_DATA RECORDS_
↓↓↓
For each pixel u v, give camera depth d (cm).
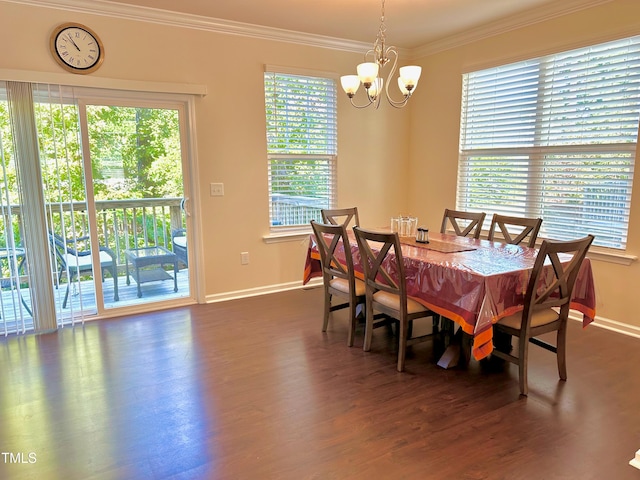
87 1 341
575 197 373
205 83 401
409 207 541
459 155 473
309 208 480
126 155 381
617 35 329
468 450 201
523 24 392
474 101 452
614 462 193
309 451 201
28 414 233
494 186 442
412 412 233
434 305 269
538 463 192
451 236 366
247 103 425
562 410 234
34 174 335
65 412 235
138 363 294
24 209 335
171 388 260
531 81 396
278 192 460
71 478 185
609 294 355
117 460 196
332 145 482
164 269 412
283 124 450
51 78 334
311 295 453
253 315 390
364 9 367
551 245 228
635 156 330
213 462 194
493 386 261
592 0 340
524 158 410
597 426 219
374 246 326
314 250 379
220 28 399
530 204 409
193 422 225
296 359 299
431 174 508
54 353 311
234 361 296
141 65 371
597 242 361
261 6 359
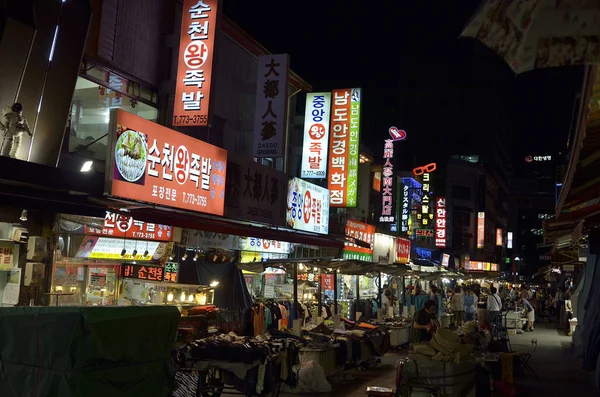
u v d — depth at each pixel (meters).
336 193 23.91
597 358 12.46
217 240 16.14
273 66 18.28
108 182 11.22
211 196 14.91
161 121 14.48
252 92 19.28
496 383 12.30
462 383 9.13
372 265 17.94
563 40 2.37
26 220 10.15
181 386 7.98
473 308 24.52
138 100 13.81
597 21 2.30
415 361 9.06
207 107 13.62
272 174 18.58
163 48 14.56
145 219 10.45
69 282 12.21
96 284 12.93
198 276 14.33
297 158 24.62
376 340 14.67
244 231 13.73
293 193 20.19
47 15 10.20
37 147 10.52
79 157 12.02
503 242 104.69
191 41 13.86
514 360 13.91
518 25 2.37
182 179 13.62
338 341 12.79
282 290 20.72
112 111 11.32
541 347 21.11
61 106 10.79
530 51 2.40
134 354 4.36
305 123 23.28
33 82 10.20
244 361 9.02
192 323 13.02
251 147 20.50
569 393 12.30
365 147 31.89
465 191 77.81
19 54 9.80
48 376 4.00
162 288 13.62
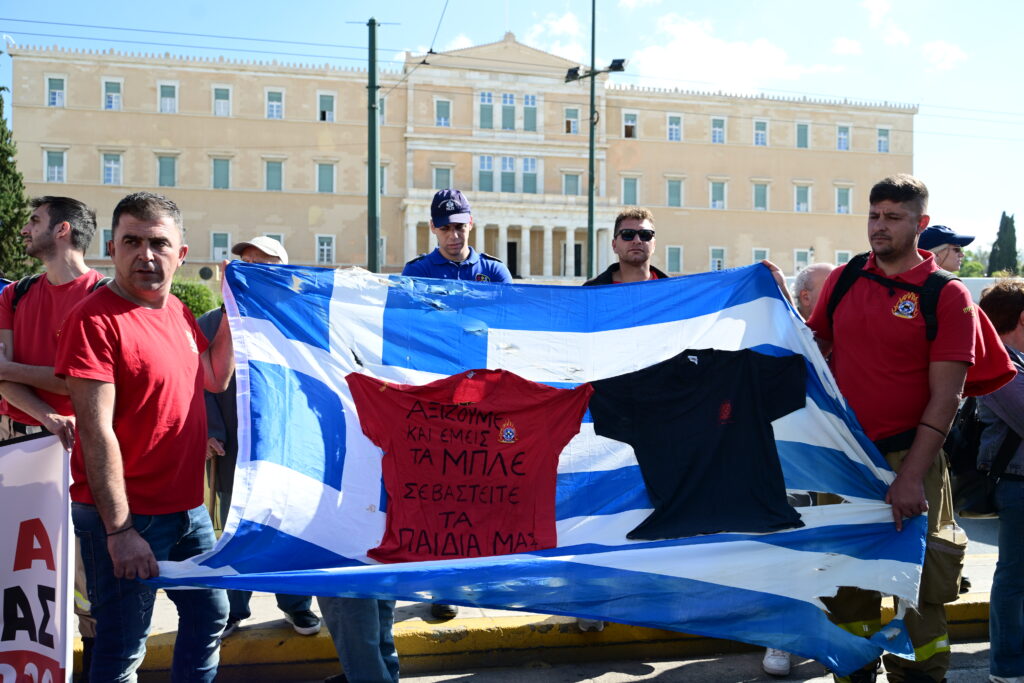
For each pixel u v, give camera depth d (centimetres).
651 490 329
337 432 319
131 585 284
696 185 5212
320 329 329
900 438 338
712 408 341
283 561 290
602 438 338
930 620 343
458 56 4903
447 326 345
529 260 5075
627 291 364
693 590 300
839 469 334
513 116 5006
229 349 336
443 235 473
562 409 338
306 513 302
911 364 335
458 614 438
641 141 5144
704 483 330
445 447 325
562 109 5066
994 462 368
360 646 300
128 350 278
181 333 304
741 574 305
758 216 5288
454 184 4919
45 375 323
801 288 477
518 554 295
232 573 277
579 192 5097
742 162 5269
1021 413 356
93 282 358
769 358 344
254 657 391
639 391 344
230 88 4622
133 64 4494
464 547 314
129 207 284
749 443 335
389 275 346
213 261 4603
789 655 409
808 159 5362
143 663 378
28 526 286
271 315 322
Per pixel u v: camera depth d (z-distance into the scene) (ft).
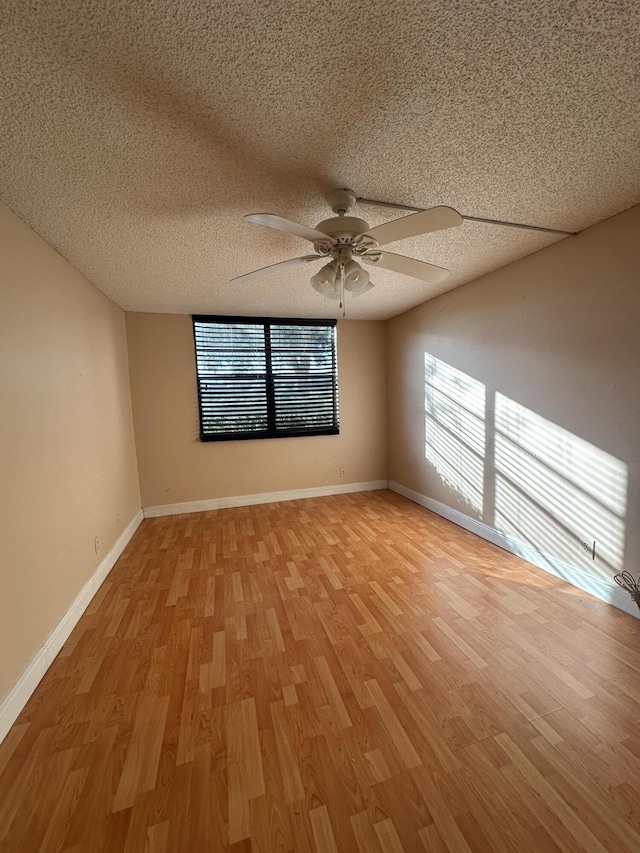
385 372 14.80
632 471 6.19
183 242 6.61
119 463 10.00
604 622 6.13
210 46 3.00
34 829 3.30
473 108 3.73
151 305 10.96
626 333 6.14
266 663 5.36
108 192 5.03
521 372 8.29
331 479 14.43
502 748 3.98
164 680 5.08
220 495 13.05
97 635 6.11
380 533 10.34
↑↑↑
_PROBLEM REQUIREMENTS_
What is wanted is a verbatim transcription of every record above, pictures excluded.

_OUTPUT FOR THIS EXERCISE_
For each pixel u v, give camera depth d (cm).
87 1 341
575 197 373
205 83 401
409 207 541
459 155 473
309 208 480
126 155 381
617 35 329
468 450 201
523 24 392
474 101 452
614 462 193
309 451 201
28 414 233
494 186 442
412 412 233
434 305 269
538 463 192
451 236 366
247 103 425
562 410 234
34 174 335
65 412 235
138 363 294
24 209 335
171 388 260
531 81 396
278 192 460
71 478 185
609 294 355
117 460 196
332 145 482
164 269 412
283 124 450
51 78 334
311 295 453
253 315 390
364 9 367
551 245 228
635 156 330
213 462 194
493 386 261
592 0 340
524 158 410
597 426 219
374 246 326
314 250 379
220 28 399
530 204 409
193 422 225
296 359 299
431 174 508
54 353 311
234 361 296
141 65 371
597 242 361
261 6 359
u v d — depth at each pixel (meters).
336 193 23.91
597 358 12.46
217 240 16.14
273 66 18.28
108 182 11.22
211 196 14.91
161 121 14.48
252 92 19.28
496 383 12.30
462 383 9.13
372 265 17.94
563 40 2.37
26 220 10.15
181 386 7.98
473 308 24.52
138 100 13.81
597 21 2.30
415 361 9.06
207 107 13.62
272 174 18.58
163 48 14.56
145 219 10.45
69 282 12.21
96 284 12.93
198 276 14.33
297 158 24.62
376 340 14.67
244 231 13.73
293 193 20.19
47 15 10.20
37 147 10.52
79 157 12.02
503 242 104.69
191 41 13.86
514 360 13.91
518 25 2.37
182 179 13.62
338 341 12.79
282 290 20.72
112 111 11.32
541 347 21.11
61 106 10.79
530 51 2.40
134 354 4.36
305 123 23.28
33 82 10.20
244 361 9.02
192 323 13.02
251 147 20.50
569 393 12.30
365 147 31.89
465 191 77.81
19 54 9.80
48 376 4.00
162 288 13.62
For each pixel u v, give camera depth d (centimetres).
651 490 329
337 432 319
131 585 284
696 185 5212
320 329 329
900 438 338
712 408 341
283 561 290
602 438 338
930 620 343
458 56 4903
447 326 345
529 260 5075
627 291 364
693 590 300
839 469 334
513 116 5006
229 349 336
443 235 473
562 409 338
306 513 302
911 364 335
458 614 438
641 141 5144
704 483 330
445 447 325
562 109 5066
994 462 368
360 646 300
128 350 278
181 333 304
741 574 305
758 216 5288
454 184 4919
45 375 323
801 288 477
518 554 295
232 573 277
579 192 5097
742 162 5269
1021 413 356
93 282 358
769 358 344
254 657 391
639 391 344
230 88 4622
133 64 4494
464 547 314
129 207 284
749 443 335
389 275 346
213 261 4603
789 655 409
808 159 5362
143 663 378
28 526 286
271 315 322
Per pixel u v: camera depth d (z-distance into the scene) (ft).
385 372 14.80
632 471 6.19
183 242 6.61
119 463 10.00
604 622 6.13
210 46 3.00
34 829 3.30
473 108 3.73
151 305 10.96
626 333 6.14
266 663 5.36
108 192 5.03
521 372 8.29
331 479 14.43
502 748 3.98
164 680 5.08
220 495 13.05
97 635 6.11
380 533 10.34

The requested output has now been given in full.